### [Prompt 1]
According to the railway signalling verification excerpt below, how long does it take to go through all the verification conditions for the whole station?
### [Prompt 2]
Continue the railway signalling verification excerpt below from its final sentence.

### [Page excerpt]
It does not hold for a number of cases when a route goes across interlocking boundary.

There are six more issues that seems to arise due to basic data completeness and consistency issues. This will need further investigation.

All in all, we have checked the data against 72 verification conditions and the vast majority of the conditions were discharged. All the conditions were handled completely automatically by a collection of theorem provers and constraint solvers. It takes less than 2 min to go through all the conditions for the whole station.

The majority of unsatisfied conditions exhibit the same pattern of incomplete definitions and seem to be stemming from the issue of splitting and then re-assembling signalling data for the three interlocking areas.

4 Discussion

Perhaps the most prevalent validation technique in the railway industry is simulation. Simulation engines range from coarse-grained time stepping of a national railway network to a detailed model of various aspects of mechanical performance of specific rolling stock over certain track. Validation concerns span from the analysis of digital communication protocols connecting trains and regional control to stressing of tunnels and bridges by passing trains. Simulation is widely applied for time table optimisation and interactive 3D simulation is sometimes used for driver training. RailSys [12] and OpenTrack [10] are two of the more well-known simulation suites applied in time table optimisation and general analysis of signalling performance.

The main attraction of simulation is that it does not require deep understanding of railway functioning. Simulation tools present many aspects of railway performance in an intuitive, visual manner helping to quickly obtain the big picture of overall layout and signalling performance. There is, however, no guarantee of safety as simulation can only ever consider a tiny proportion of all scenarios.

The safety challenge of railways and the fact that collision and derailment properties may be dealt with within the setting of discrete, inertia-less train movement makes railway safety verification especially appealing for formal method practitioners. The principal idea of railway model checking is quite simple: a model of train movement laws is combined with the definitions of track topology and signalling rules. A model checking tool attempts to go through all or many execution scenarios to confirm that unsafe scenarios are ruled out. The list of modelling notations used in this setting is practically endless. Notable examples include Coloured Petri nets [2], process algebra CSP [5], a continuation work based on the model-based notation ASM [6], an algebraic language Maude [3] and the B Method together with ProB model checking tool [9]. The latter can also be used in the capacity of a property verifier for assertions written against B or Event-B contexts. In this form ProB has been used for the validation of railway datasets [8] and this led to the development of a commercial toolset [11]. Our approach differs by the kind of properties we try to prove (safety principles of signalling) and the provenance of verification constraints (an Event-B model of signalling).

### [Data excerpts]
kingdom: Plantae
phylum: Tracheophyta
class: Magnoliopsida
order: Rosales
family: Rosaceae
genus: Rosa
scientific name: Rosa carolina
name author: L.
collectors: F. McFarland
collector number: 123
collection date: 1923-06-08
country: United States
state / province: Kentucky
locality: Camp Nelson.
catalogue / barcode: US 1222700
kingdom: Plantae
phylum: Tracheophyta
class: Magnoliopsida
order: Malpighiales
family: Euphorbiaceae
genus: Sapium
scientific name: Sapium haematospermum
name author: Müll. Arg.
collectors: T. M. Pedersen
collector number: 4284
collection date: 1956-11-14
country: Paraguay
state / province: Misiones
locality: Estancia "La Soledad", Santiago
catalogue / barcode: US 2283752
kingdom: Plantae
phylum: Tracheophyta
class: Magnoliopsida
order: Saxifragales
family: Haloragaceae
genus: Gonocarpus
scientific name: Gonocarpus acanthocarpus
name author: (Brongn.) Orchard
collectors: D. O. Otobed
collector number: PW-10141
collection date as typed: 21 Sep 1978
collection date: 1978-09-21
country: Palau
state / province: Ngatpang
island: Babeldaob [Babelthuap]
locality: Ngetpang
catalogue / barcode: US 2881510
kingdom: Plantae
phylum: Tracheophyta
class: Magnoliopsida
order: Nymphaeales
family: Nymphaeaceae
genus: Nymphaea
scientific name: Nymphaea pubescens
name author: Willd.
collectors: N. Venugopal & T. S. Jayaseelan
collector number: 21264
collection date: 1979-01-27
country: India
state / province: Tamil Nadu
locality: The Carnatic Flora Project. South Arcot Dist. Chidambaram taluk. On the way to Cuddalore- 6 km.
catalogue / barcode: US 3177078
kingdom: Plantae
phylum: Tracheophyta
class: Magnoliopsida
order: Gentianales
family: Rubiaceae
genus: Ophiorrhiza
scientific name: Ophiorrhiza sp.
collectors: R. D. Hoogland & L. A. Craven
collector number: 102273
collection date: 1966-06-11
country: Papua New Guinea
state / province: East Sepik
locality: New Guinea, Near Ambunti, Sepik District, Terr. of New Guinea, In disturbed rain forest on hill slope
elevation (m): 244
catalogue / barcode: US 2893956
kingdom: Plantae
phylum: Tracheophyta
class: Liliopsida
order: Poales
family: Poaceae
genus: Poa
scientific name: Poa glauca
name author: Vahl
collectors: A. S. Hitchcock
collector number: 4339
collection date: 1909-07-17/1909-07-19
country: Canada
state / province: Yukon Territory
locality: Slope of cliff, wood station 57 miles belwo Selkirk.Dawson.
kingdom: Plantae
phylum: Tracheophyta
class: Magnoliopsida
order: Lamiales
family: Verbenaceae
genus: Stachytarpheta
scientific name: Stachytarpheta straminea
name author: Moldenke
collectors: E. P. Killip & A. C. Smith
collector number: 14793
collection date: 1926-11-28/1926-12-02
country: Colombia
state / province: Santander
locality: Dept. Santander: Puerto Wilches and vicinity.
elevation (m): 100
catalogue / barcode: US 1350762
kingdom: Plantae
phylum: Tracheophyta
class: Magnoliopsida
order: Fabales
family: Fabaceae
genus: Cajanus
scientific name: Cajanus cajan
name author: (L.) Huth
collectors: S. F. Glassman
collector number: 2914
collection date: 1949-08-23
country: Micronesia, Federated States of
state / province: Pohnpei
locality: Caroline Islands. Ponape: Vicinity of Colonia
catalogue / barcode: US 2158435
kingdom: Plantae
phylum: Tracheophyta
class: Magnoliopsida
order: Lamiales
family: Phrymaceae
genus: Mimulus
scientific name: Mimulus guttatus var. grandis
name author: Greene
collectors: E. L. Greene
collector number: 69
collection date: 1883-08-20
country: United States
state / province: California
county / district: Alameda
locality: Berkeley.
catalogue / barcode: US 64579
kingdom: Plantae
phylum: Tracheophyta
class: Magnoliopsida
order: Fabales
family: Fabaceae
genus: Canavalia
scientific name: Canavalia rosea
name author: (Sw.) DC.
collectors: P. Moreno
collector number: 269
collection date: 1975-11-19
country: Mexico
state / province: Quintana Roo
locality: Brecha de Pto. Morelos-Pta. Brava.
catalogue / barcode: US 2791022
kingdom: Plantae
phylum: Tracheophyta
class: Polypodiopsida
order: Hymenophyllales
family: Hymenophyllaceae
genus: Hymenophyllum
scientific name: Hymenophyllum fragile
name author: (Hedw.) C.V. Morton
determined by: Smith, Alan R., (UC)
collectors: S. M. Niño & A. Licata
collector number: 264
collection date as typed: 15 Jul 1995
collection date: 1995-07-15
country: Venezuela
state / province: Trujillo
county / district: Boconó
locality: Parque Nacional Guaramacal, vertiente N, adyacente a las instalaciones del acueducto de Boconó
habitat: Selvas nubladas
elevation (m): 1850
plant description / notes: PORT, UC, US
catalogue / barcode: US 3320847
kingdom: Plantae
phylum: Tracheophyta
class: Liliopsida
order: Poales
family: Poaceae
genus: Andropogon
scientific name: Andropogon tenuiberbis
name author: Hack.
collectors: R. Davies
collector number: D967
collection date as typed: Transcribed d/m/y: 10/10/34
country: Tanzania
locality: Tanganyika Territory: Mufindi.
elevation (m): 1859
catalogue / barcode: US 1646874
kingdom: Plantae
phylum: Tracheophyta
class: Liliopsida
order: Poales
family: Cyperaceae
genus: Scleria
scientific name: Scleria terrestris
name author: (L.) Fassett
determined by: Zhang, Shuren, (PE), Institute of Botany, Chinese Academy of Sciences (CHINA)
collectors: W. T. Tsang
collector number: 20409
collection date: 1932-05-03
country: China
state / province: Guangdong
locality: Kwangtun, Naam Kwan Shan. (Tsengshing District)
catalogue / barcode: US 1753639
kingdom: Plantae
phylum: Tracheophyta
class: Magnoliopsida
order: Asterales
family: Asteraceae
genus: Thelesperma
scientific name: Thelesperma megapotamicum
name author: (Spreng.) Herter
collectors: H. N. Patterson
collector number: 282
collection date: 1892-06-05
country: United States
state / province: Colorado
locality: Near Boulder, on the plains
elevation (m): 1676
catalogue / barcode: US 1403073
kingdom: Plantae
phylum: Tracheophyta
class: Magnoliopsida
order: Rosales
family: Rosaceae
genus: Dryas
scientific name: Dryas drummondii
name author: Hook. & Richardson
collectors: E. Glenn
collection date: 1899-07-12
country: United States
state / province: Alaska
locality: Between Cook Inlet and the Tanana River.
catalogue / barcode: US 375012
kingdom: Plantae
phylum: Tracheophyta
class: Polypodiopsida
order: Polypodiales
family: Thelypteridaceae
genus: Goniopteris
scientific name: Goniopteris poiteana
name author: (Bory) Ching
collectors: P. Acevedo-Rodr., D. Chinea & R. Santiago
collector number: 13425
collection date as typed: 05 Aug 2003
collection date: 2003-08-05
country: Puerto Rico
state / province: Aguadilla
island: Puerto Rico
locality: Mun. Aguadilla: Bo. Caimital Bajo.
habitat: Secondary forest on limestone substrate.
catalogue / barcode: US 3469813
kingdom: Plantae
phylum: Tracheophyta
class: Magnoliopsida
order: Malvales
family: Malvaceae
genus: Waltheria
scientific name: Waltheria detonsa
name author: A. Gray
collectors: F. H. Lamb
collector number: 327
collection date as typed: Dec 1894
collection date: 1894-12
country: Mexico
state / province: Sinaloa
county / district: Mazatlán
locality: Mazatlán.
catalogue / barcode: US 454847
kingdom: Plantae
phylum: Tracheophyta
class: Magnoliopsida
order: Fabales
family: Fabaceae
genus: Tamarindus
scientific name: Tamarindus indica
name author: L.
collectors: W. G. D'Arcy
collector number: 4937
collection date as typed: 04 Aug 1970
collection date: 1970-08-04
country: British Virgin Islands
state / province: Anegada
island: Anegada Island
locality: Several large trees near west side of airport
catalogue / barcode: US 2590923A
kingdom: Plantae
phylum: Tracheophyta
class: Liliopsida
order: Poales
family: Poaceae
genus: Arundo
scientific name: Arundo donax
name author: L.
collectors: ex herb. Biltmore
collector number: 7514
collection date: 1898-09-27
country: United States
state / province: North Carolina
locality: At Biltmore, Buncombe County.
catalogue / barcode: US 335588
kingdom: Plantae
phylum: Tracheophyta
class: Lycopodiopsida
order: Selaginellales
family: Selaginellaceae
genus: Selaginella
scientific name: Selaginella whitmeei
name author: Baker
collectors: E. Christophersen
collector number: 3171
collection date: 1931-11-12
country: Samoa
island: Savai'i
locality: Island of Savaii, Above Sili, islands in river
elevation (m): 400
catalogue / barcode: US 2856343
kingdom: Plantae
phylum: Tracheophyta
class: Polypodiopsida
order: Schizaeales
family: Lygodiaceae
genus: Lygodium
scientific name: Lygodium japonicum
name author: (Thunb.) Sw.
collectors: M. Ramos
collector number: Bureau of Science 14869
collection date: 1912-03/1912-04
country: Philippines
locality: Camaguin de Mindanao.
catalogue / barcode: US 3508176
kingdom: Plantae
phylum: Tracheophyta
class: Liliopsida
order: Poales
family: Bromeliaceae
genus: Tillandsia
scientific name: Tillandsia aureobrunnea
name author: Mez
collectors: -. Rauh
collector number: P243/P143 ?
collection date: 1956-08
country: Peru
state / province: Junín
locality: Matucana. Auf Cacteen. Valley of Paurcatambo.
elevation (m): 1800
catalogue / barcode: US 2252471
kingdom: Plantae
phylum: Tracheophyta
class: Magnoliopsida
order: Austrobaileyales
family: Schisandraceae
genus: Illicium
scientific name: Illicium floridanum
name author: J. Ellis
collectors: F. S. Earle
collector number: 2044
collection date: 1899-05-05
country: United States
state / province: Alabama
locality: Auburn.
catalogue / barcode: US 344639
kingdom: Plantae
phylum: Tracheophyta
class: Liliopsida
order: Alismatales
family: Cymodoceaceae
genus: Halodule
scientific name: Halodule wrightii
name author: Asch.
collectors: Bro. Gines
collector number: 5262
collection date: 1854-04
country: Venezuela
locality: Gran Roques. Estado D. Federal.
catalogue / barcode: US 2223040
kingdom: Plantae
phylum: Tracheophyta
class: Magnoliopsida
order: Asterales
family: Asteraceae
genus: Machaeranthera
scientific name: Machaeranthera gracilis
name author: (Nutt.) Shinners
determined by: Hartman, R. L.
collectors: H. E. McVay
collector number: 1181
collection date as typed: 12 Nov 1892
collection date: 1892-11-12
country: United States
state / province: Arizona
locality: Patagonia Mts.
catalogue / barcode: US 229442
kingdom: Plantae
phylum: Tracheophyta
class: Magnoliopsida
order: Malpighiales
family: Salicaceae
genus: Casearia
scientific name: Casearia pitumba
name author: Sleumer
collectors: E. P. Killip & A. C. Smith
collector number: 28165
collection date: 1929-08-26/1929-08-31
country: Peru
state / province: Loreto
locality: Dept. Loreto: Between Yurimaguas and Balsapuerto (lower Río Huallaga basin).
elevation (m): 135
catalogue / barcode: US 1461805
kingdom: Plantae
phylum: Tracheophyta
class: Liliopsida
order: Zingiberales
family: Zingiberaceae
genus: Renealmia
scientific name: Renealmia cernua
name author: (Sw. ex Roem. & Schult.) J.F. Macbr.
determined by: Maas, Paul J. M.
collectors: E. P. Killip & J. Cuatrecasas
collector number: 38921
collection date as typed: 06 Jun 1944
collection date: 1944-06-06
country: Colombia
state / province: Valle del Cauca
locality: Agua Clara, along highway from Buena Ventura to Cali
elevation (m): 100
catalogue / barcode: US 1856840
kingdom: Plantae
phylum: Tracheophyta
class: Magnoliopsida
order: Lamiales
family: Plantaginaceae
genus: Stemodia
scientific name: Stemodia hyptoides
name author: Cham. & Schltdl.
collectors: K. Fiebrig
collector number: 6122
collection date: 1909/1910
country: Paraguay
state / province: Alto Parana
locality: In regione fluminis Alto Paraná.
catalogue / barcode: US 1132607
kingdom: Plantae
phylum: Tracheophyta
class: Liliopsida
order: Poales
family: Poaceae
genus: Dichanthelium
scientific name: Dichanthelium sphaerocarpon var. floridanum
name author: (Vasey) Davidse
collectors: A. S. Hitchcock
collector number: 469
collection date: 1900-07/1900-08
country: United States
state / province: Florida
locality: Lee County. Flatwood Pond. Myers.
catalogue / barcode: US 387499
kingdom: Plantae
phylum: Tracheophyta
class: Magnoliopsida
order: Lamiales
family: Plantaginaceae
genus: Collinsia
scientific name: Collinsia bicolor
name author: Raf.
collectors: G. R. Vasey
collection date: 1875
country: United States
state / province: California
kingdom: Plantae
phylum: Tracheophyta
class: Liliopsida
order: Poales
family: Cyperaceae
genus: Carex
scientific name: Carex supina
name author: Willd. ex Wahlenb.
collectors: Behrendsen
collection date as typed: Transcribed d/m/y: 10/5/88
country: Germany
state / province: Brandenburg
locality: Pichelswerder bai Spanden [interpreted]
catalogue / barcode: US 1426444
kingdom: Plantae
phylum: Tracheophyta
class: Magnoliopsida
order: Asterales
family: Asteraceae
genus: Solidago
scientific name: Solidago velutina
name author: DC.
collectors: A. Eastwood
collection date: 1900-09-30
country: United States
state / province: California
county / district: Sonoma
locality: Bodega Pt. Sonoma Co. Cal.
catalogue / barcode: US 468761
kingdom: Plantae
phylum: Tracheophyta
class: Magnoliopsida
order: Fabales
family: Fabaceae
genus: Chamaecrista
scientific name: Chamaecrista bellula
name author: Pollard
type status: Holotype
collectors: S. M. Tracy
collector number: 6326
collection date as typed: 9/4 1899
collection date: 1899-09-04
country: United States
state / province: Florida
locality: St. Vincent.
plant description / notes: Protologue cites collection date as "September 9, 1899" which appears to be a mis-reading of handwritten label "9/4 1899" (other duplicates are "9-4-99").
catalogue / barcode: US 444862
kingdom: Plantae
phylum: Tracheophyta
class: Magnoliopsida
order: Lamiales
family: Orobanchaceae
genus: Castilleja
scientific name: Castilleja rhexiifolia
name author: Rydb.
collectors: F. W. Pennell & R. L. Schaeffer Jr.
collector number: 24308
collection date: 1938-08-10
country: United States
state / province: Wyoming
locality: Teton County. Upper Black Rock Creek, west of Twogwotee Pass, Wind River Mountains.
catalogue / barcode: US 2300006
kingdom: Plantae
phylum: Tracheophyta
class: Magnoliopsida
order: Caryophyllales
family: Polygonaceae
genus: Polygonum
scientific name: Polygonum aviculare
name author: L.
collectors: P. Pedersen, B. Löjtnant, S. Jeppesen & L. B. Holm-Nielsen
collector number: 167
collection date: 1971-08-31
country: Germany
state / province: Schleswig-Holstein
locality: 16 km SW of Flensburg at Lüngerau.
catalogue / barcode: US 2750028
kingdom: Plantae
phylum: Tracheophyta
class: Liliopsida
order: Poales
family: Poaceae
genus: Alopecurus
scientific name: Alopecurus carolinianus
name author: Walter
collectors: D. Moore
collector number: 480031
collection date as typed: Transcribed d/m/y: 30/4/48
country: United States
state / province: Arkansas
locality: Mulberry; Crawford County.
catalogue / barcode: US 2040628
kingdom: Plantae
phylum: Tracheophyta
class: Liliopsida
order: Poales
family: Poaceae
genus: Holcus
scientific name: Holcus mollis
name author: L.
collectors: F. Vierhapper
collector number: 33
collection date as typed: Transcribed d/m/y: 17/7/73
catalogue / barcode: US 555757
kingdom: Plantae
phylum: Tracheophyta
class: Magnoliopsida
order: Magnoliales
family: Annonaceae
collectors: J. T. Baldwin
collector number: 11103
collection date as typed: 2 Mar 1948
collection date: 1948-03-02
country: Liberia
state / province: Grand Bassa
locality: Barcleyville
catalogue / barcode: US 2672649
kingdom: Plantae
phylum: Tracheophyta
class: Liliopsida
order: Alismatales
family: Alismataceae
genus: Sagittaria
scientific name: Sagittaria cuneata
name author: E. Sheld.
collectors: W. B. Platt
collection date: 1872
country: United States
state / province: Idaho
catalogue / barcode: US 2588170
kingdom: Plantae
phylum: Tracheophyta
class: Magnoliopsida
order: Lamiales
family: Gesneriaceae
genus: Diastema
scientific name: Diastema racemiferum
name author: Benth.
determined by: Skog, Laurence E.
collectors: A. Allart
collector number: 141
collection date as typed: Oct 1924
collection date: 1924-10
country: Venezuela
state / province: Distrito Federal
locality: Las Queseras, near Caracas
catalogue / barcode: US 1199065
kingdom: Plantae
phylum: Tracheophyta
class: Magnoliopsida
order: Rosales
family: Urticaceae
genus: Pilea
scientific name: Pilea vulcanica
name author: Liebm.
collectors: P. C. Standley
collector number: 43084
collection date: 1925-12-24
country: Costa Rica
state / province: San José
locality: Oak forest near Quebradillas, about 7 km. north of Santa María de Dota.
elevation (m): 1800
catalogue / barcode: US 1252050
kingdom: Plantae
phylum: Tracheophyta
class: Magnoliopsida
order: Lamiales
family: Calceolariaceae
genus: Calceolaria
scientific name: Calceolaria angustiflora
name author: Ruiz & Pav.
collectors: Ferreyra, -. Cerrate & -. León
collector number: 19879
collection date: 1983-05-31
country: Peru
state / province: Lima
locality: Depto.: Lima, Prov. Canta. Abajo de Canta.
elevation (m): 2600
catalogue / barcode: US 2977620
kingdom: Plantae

### [Final answer 1]
Less than 2 minutes.

### [Final answer 2]
Model checking imposes limitations on the model size and performs best with a relatively limited logical language. Theorem proving overcomes these limitations and offers potentially unlimited opportunities for verifying safety with the utmost level of rigour. Theorem proving is not necessarily an all-manual process: there is a large and successful community developing automated theorem provers [13]. At the moment, automated prove support is best in the domain of first order logic and set theory; an attempt at reasoning about continuous train dynamics is likely to require an intervention by a highly skilled verification expert - the kind of people mostly found in academia.

Theorem proving, even with excellent tool support, requires a high level of expertise in formal verification and mathematical modelling. The semantic gap between logic and railway concepts is formidable. This leads to generally low productivity (but we should notice efforts like the BART tool for automatic refinement of B models [7]), difficulties in interpreting tool feedback, and posing verification statements in a manner convincing to a non-expert reviewer.